Running for a title is an intimately personal decision. It takes courage, motivation, ego, pride, humility, and a whole other basket of contradictory emotions to want to run and win a leather (or any) title. Otherwise, why the hell would anyone want to subject themselves to a furor of scrutiny, judgment, hazing, and hundreds upon hundreds of people saying “this is what you should/shouldn’t do”?  

It also takes honesty, clarity of vision, and most importantly, the ability of a person to cut through their own bullshit. Why did I run for a title a couple of years ago? In all honesty, I can say it was for validation. I was turning thirty, on the verge of becoming a US citizen, struggling to convince myself that I have found my place in the world, and wanting desperately to  believe that I mattered. I wanted people to see me, and listen to me, want me, lust after me, and validate me. I said then that I wanted to use my experience as a gay asylee from Egypt to show others like me that was OK to be gay, into leather, and be out of the closet to your community, and family. I said I wanted to be a spokesperson and a role model for that cause. While this was true, the most important of all reasons…the deeply and intimately personal reason, was that I needed to be validated. I wanted this proverbial community to pat me on the back, hoist me over its shoulders, and hold my hands as I smashed through my insecurities, and validate my choices.

And you know something, that’s fine. Whatever one’s reasons for running are fine, because it is not I, or the next guy, or the bar owner, or the guy down the street that are up there on that stage. But own it! If you are running for a title because you want to have sex, and using the title is your ticket to getting laid, then own it. If you are fat, and want to run to validate your size, then own it. If you are insecure, and want the title to validate your life, and your decisions, your looks, or otherwise, then own it.
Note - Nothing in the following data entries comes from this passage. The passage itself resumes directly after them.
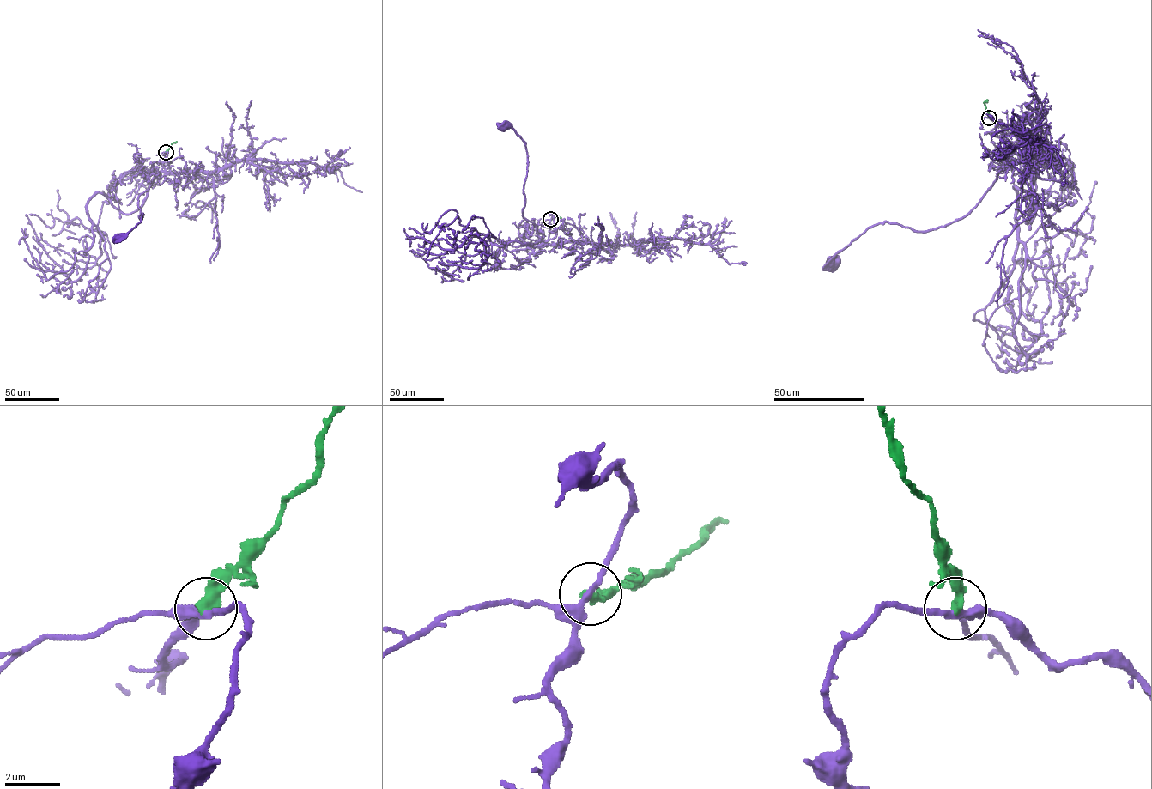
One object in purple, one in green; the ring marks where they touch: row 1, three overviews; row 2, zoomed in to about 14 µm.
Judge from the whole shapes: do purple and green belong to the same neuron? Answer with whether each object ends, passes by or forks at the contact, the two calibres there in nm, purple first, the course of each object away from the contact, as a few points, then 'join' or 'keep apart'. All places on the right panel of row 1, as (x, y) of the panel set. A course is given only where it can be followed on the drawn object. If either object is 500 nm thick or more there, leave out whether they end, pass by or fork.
purple passes by | green ends | 260/360 nm | purple via (989, 118), (1021, 130), (1033, 148), (1003, 167), (967, 214), (928, 230), (879, 222), (834, 256), (833, 263) | green via (989, 117), (985, 105), (987, 100) | keep apart

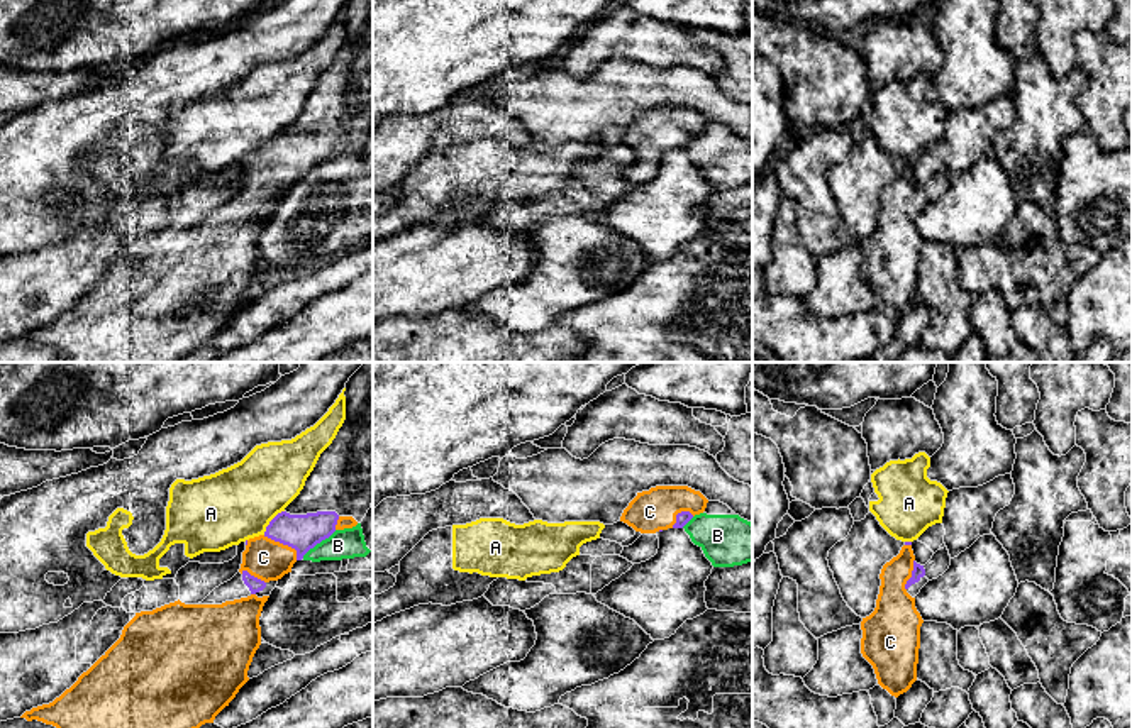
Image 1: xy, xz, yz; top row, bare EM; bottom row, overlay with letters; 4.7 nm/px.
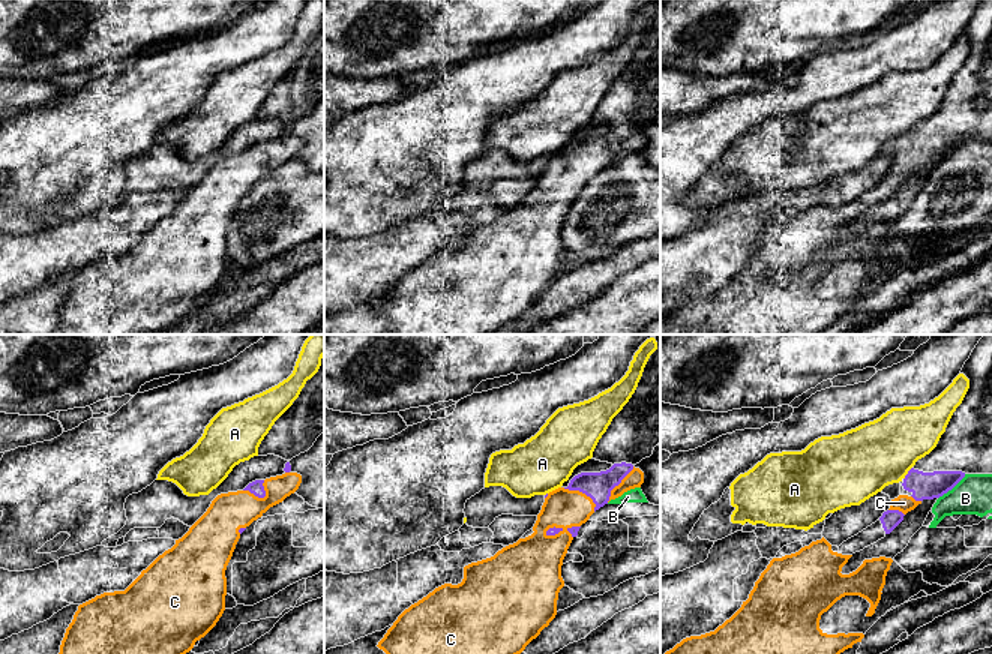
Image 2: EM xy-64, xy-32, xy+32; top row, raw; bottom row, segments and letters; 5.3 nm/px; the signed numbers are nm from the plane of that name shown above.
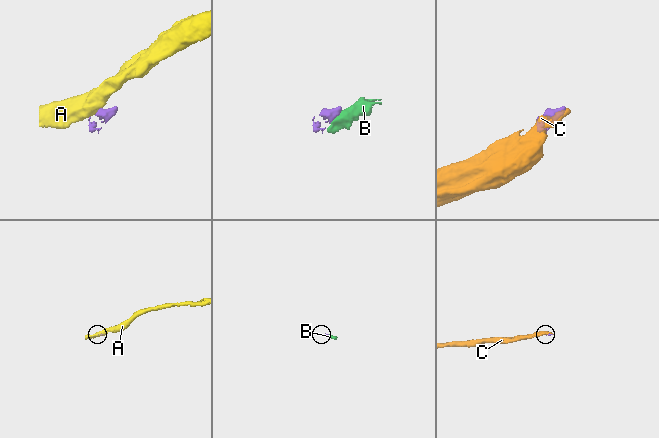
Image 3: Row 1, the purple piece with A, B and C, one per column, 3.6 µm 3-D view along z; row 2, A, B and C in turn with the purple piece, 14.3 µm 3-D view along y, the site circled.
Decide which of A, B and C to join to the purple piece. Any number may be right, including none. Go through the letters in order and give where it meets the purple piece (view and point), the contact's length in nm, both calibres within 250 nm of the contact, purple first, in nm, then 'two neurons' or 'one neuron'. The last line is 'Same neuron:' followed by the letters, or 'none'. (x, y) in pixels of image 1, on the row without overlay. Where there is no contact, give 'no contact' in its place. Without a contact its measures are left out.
A: meets purple in xy at (270, 143); contact 160 nm long; 180 nm thick on the purple side, 360 nm on the other; two neurons
B: meets purple in xy at (319, 163); contact 220 nm long; 180 nm thick on the purple side, 140 nm on the other; two neurons
C: meets purple in xy at (283, 165); contact 200 nm long; 180 nm thick on the purple side, 190 nm on the other; one neuron
Same neuron: C

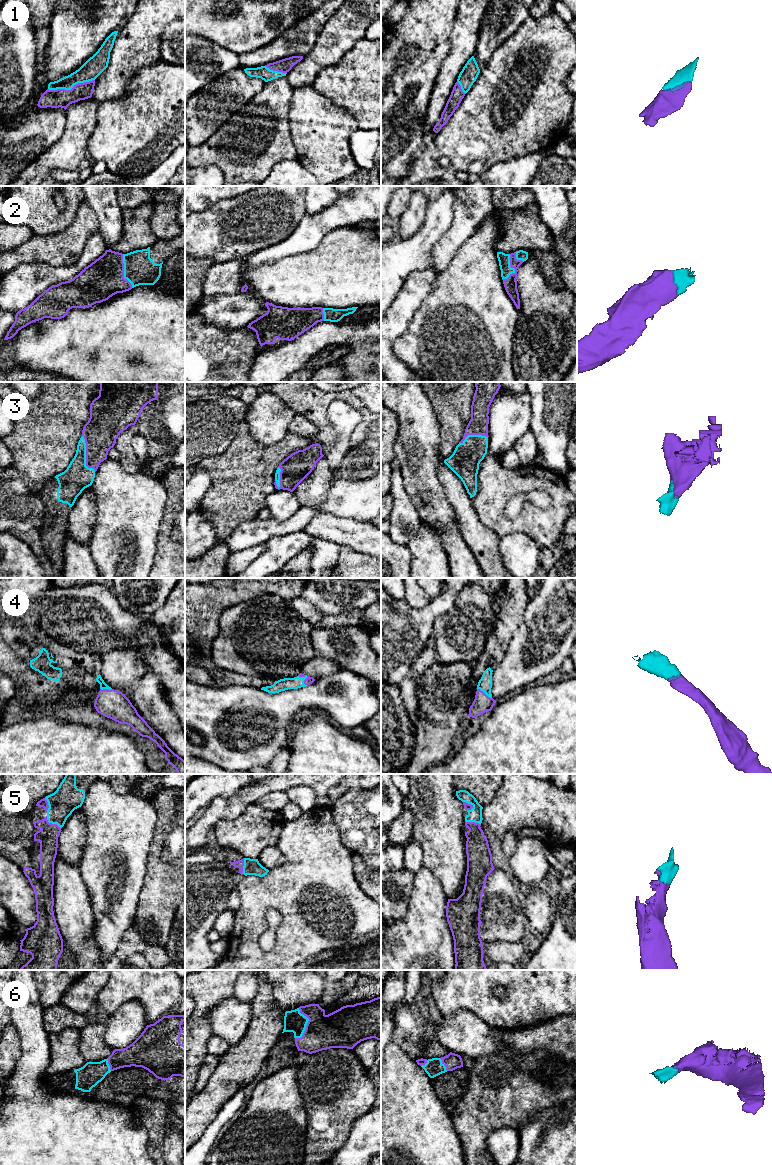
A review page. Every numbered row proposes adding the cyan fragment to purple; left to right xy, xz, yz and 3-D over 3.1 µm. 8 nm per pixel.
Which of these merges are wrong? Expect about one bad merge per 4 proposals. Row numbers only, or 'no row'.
no row

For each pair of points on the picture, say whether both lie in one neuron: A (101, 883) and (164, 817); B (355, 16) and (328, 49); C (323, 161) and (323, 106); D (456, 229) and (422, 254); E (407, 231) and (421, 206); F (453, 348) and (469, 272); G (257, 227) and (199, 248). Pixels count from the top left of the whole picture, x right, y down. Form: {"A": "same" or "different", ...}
{"A": "different", "B": "same", "C": "same", "D": "different", "E": "same", "F": "same", "G": "same"}

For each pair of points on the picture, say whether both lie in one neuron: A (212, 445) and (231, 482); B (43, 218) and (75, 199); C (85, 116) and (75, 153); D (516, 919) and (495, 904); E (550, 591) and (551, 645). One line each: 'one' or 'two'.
A: two
B: one
C: one
D: one
E: one

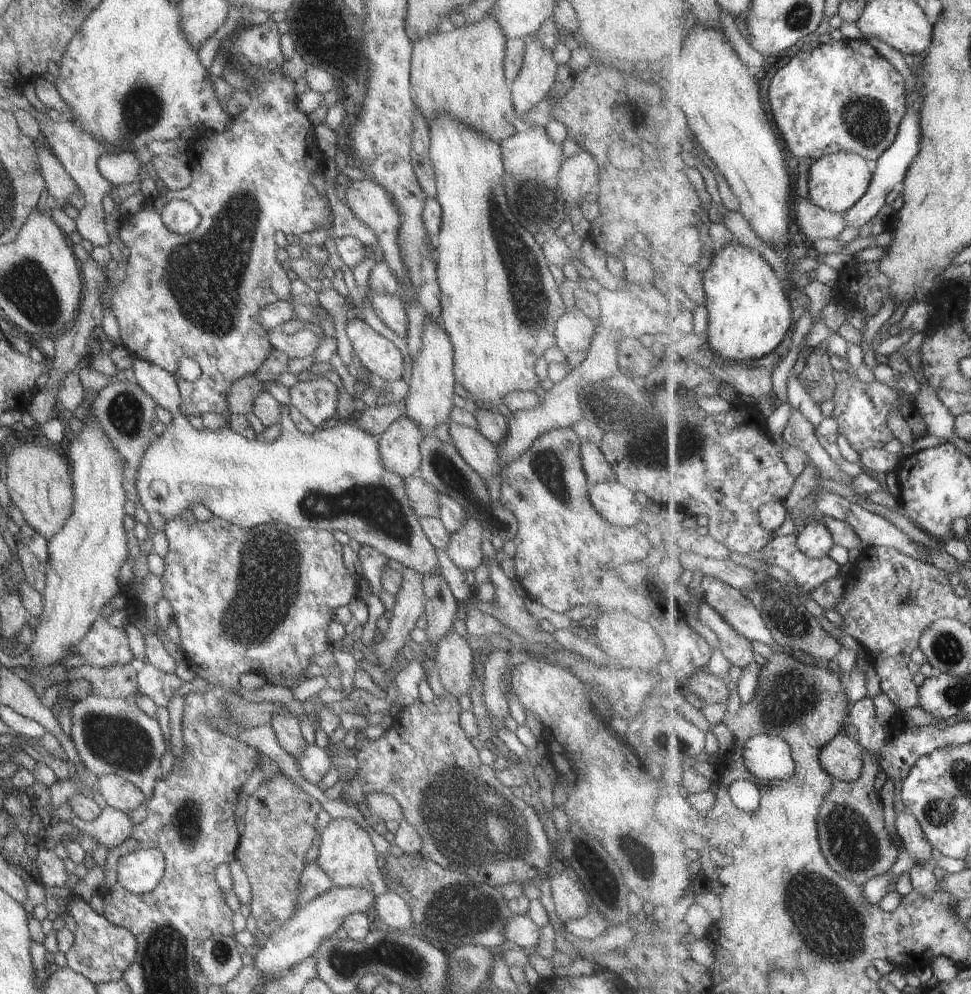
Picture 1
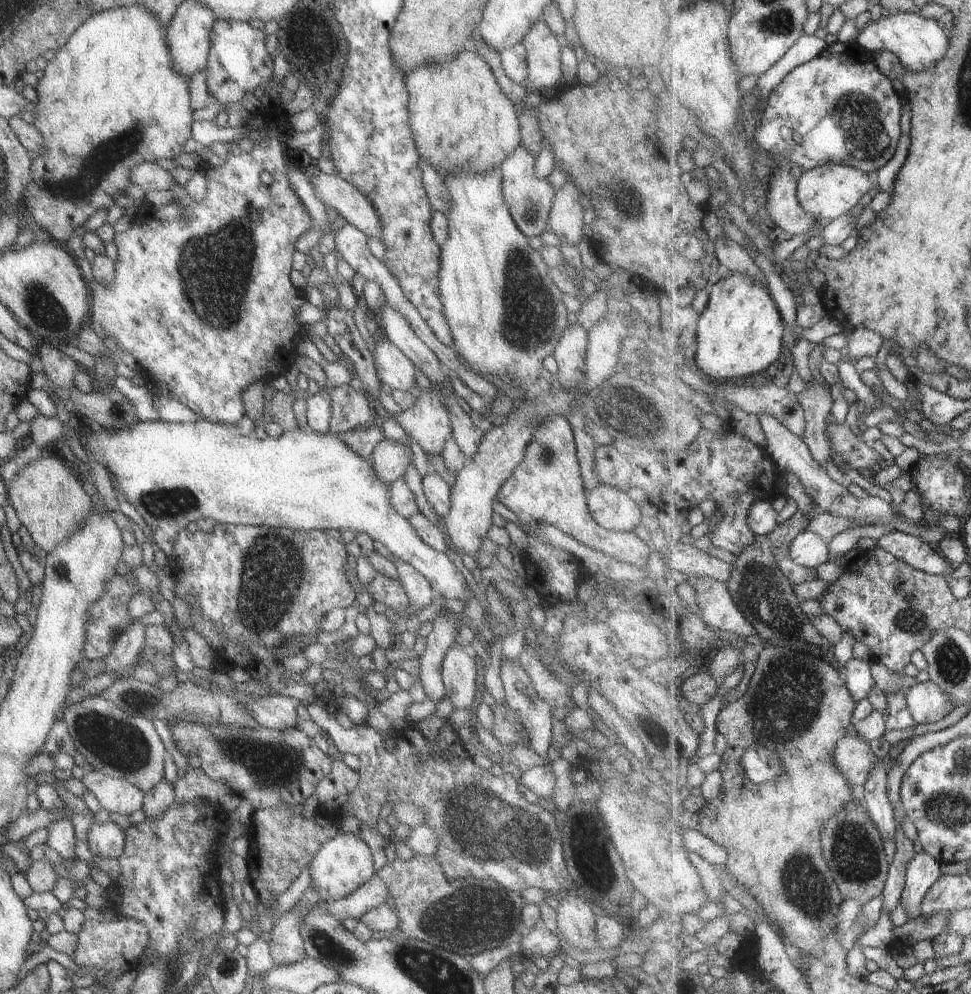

If you want the title for visibility to promote a community service project, or draw attention to a cause, then own it. You don’t have to own it publicly, or acknowledge it on stage. But, you do (if you want to be a strong contestant), have to own it privately, to yourself, looking yourself in the mirror.

As we enjoy the lull between the end of IML and the fall contest season; and as current title holders continue their community work, or whatever it is they plan on doing with the rest of their year; I invite people to think of why they ran, or plan to run for a title. Cut the crap, scale your walls, and chisel away at the protective wall you built around your pride, and your insecurities. Because, at the end of the day, it is you naked (well, almost naked) on a stage in front of hundreds of people, being judged on who you are.